Sequences

For time series, it is assumed that it is a sequence of numerical values. If this is not the case, the same basic algorithm, dynamic programming, can still be used to find the globally optimal sequence alignment. The only difference is that it requires a custom cost function. In this toolbox the Needleman-Wunsch algorithm is available that works on sequences in general.

Needleman-Wunsch sequence alignment

s1 = "GATTACA"
s2 = "GCATGCU"
from dtaidistance import alignment
value, scores, paths = alignment.needleman_wunsch(s1, s2)
algn, s1a, s2a = alignment.best_alignment(matrix, s1, s2, gap='-')

This will result in the following alignment:

s1a = 'G-ATTACA'
s2a = 'GCA-TGCU'

The matrix representing all possible optimal alignments (paths) and their cost (scores) is

  G A T T A C A
0 -1 -2 -3 -4 -5 -6 -7
G -1 ↖ 1 ← 0 ← -1 ← -2 ←↖ -3 ← -4 ← -5
C -2 ↑ 0 ↖ 0 ↖ 1 ← 0 ← -1 ← -2 ← -3
A -3 ↑ -1 ↑↖ -1 ↑ 0 ↖ 2 ← 1 ← 0 ← -1
T -4 ↑ -2 ↑↖ -2 ↑ -1 ↑↖ 1 ↖ 1 ←↖ 0 ←↖ -1
G -5 ↑ -3 ↑↖ -3 ↖ -1 ↑ 0 ↑↖ 0 ↖ 0 ↖ -1
C -6 ↑ -4 ↖ -2 ↑ -2 ↑ -1 ↑↖ -1 ↖ 1 ← 0
U -7 ↑ -5 ↑ -3 ↖ -1 ←↑ -2 ↑↖ -2 ↑ 0 ↖ 0

If you want to use a custom distance between (some) symbols, you can provide a custom function using the substitution argument to needleman_wunsch.
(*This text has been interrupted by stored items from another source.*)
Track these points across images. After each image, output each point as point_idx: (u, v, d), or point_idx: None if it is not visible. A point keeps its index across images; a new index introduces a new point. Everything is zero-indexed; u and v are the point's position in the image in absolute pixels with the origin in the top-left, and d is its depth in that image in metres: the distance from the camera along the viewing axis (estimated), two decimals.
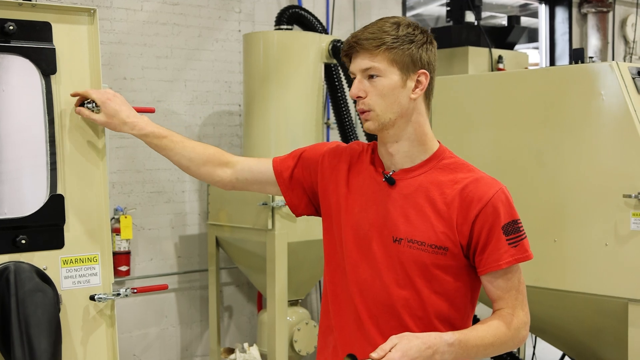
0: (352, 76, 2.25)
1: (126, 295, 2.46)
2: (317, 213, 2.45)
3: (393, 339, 2.02)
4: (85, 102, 2.33)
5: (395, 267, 2.20)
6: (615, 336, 3.93)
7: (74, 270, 2.35)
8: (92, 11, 2.43)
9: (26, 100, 2.32)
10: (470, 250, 2.19)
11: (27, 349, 2.11)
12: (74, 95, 2.37)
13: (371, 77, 2.17)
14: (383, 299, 2.21)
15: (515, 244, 2.16)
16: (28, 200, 2.30)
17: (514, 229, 2.17)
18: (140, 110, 2.47)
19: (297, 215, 2.51)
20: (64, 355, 2.26)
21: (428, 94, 2.24)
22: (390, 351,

A wrapper is available to translate a dictionary to a function with:

substitution_cost = {('A','G'): 2, ('G', 'A'): 3}
substitution = alignment.make_substitution_fn(substitution_cost)
value, scores, paths = alignment.needleman_wunsch(s1, s2, substitution=substitution)